▶ _Task prompt_
Substitute "Cousin" for every "カズン" in the following lines, change nothing else, and leave the pictures out of your answer.
(Task data begins)
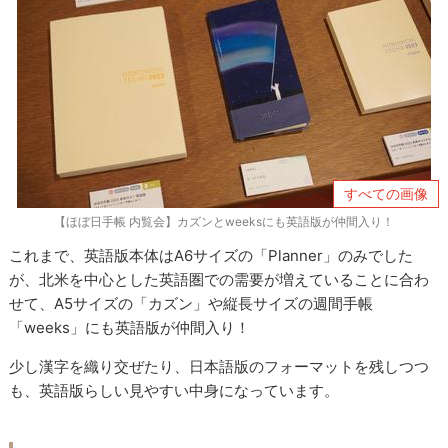
すべての画像
【ほぼ日手帳 内覧会】カズンとweeksにも英語版が仲間入り！
これまで、英語版本体はA6サイズの「Planner」のみでした
が、北米を中心とした英語圏での需要が増えていることに合わ
せて、A5サイズの「カズン」や縦長サイズの週間手帳
「weeks」にも英語版が仲間入り！
少し漢字を織り交ぜたり、日本語版のフォーマットを残しつつ
も、英語版らしい見やすい中身になっています。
(Task data ends)
▶ _Answer section_
すべての画像
【ほぼ日手帳 内覧会】Cousinとweeksにも英語版が仲間入り！
これまで、英語版本体はA6サイズの「Planner」のみでした
が、北米を中心とした英語圏での需要が増えていることに合わ
せて、A5サイズの「Cousin」や縦長サイズの週間手帳
「weeks」にも英語版が仲間入り！
少し漢字を織り交ぜたり、日本語版のフォーマットを残しつつ
も、英語版らしい見やすい中身になっています。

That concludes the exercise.